> [Questions]
**1)** In the commentary on the Naval Academy ruling, which judge issued the ruling, and in which district?
**2)** For each statement, say whether it agrees with the commentary on the Naval Academy ruling, and quote the words that decide it. (a) The ruling allows the US Naval Academy to keep using race as a factor in admissions. (b) Bennett applied the Chevron technique in his USNA ruling. (c) The passage quoted at the close of the ruling says federal judges ultimately make military personnel decisions.

A Bad Ruling

US District Judge Richard Bennett (Maryland District) ruled that the US Naval Academy can continue to use race as a “factor” in its admission decisions. Never mind that the Supreme Court recognized in its Students for Fair Admissions v Harvard decision that using race in determining admission fitness is intrinsically racist.

This is a terrible ruling on two counts (at least). One is Bennet’s decision to ignore the Supreme Court’s rescission of Chevron Deference as a factor in assessing the legitimacy of a regulation or, by extension, a law. Bennett, in his ruling, chose to ignore the Supreme Court’s rulings in Loper Bright Enterprises v Raimondo and Relentless v Department of Commerce, the two cases the eliminated Chevron Defense as a court decision criterion. Bennett deliberately chose to apply the Chevron technique to his USNA ruling. He closed his ruling with this:

In short, this Court defers to the executive branch with respect to military personnel decisions. Specifically, as noted by Justice Kavanaugh in Austin v United States Navy Seals, “the President of the United States, not any federal judge” ultimately makes such decisions.

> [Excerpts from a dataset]
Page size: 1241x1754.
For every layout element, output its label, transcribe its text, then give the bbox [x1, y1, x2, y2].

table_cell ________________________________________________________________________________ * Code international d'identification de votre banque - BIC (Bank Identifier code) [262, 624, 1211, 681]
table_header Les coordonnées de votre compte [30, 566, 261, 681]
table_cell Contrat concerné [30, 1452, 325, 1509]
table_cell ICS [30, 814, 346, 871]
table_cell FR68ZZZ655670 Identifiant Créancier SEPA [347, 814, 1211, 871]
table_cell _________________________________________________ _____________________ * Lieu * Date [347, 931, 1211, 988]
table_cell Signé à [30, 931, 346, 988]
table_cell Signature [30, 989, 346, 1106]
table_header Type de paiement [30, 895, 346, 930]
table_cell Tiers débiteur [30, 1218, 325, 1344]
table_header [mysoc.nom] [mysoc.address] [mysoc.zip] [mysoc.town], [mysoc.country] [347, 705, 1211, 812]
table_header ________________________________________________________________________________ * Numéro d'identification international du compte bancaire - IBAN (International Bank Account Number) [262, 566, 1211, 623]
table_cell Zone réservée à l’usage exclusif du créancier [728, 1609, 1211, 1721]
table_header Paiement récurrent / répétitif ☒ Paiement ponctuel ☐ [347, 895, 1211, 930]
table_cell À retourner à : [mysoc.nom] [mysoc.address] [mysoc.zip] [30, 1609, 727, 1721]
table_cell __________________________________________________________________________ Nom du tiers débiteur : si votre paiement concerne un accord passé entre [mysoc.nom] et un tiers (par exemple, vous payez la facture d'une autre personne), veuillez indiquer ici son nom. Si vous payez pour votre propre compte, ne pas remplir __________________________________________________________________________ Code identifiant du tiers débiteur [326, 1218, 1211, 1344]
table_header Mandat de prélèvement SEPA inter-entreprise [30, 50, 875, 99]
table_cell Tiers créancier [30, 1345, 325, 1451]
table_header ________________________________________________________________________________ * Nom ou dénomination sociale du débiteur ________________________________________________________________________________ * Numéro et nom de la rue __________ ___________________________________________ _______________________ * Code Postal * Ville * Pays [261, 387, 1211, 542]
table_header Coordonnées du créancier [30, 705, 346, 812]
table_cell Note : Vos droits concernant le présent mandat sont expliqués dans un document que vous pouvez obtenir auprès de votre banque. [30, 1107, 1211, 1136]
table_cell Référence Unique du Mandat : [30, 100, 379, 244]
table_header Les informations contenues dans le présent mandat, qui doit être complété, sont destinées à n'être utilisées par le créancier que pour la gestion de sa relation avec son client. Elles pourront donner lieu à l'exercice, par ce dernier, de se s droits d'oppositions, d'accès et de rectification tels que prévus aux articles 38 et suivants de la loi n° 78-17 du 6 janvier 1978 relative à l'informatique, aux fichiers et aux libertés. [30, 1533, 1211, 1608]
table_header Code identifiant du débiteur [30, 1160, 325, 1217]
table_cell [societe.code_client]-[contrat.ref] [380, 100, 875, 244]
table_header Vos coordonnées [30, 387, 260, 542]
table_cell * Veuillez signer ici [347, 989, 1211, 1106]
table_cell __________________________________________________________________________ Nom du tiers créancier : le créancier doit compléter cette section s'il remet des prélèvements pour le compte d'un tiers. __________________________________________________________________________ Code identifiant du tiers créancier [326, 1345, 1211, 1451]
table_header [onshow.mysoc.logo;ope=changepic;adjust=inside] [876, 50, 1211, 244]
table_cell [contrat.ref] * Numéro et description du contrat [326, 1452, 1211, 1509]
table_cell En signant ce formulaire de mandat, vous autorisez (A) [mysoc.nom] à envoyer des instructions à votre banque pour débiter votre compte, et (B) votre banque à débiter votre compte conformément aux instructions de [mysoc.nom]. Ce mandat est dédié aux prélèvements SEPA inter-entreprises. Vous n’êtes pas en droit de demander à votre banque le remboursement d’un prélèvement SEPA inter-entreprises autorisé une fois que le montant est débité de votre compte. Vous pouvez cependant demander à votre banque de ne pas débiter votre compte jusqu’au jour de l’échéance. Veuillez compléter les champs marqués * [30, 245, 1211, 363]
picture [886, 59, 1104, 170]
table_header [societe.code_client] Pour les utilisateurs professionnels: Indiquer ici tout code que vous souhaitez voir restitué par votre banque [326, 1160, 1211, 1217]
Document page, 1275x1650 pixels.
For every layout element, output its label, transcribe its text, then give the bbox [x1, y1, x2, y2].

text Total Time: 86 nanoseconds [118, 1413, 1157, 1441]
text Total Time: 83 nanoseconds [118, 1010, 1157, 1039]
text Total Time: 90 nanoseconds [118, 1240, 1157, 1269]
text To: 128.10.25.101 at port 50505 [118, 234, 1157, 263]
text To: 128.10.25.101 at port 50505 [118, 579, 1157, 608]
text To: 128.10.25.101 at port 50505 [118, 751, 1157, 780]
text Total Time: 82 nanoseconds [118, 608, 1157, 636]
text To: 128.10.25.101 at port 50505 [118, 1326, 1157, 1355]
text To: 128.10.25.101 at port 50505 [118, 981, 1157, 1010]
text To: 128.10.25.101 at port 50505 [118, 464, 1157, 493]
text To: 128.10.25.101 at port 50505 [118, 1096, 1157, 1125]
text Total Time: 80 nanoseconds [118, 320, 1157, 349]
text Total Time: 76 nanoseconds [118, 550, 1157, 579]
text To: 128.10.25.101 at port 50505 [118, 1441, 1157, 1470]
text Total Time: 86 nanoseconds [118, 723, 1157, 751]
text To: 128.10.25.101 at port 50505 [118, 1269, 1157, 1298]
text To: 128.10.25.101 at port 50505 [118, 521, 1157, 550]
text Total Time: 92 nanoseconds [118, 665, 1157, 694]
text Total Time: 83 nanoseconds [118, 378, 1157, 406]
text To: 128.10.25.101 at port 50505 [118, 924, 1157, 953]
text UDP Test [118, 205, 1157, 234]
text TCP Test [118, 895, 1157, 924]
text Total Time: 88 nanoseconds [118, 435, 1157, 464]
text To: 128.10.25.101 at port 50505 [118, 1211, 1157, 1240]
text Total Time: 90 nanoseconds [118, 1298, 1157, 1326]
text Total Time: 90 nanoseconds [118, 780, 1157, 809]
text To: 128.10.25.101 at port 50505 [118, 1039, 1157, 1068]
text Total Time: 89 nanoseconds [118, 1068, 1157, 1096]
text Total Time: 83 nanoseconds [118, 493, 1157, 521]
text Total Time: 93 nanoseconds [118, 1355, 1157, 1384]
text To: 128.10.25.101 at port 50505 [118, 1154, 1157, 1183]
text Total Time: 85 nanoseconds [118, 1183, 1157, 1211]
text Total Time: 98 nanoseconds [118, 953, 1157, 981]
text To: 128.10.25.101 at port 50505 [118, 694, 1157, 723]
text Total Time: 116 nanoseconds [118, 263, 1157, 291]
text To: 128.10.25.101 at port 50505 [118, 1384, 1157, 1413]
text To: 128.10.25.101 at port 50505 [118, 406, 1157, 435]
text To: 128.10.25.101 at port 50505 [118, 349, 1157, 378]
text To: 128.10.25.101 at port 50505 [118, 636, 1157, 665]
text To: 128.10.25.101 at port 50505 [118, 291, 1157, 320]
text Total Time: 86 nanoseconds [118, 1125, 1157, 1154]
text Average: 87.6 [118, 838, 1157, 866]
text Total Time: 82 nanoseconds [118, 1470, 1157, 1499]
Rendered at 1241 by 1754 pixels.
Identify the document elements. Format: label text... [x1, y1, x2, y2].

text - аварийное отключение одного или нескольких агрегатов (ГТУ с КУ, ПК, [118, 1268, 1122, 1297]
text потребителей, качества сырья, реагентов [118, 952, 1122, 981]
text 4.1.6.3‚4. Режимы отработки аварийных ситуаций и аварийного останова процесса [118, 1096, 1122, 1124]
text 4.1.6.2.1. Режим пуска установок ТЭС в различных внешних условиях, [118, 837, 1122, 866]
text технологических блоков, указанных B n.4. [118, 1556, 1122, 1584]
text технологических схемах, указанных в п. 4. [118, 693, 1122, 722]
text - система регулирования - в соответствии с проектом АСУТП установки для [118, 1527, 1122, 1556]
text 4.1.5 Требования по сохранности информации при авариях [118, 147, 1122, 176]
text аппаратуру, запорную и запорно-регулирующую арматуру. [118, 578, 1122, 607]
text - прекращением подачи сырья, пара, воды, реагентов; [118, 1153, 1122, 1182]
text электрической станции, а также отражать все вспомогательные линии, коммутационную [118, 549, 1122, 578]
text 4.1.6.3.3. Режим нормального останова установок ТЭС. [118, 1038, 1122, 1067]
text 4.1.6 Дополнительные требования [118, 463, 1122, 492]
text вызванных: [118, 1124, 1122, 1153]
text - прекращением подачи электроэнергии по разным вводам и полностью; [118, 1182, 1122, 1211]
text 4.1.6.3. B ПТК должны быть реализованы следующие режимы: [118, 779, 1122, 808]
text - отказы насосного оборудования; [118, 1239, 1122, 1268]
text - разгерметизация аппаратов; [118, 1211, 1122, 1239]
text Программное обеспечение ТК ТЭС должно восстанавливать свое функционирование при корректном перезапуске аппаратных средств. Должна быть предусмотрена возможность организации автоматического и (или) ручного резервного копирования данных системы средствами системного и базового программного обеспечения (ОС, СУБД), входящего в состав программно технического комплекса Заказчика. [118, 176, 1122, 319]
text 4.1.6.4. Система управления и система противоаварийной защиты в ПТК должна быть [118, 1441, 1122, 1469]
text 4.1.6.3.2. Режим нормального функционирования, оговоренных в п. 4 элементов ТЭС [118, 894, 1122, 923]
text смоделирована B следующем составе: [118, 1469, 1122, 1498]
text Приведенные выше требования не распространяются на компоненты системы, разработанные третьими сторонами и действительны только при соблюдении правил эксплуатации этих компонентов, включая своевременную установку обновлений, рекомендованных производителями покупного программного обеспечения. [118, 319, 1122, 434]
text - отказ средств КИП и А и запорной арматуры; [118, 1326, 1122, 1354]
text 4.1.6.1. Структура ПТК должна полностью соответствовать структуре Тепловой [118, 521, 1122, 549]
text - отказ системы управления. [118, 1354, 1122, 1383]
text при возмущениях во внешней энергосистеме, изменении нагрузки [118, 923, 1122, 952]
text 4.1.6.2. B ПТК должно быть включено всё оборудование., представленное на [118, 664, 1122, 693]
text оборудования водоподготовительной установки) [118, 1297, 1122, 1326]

> [Solved tasks]
**1)** US District Judge Richard Bennett of the Maryland District.

**2)**
(a) Yes: "the US Naval Academy can continue to use race as a “factor” in its admission decisions"
(b) Yes: "Bennett deliberately chose to apply the Chevron technique to his USNA ruling."
(c) No: "“the President of the United States, not any federal judge” ultimately makes such decisions"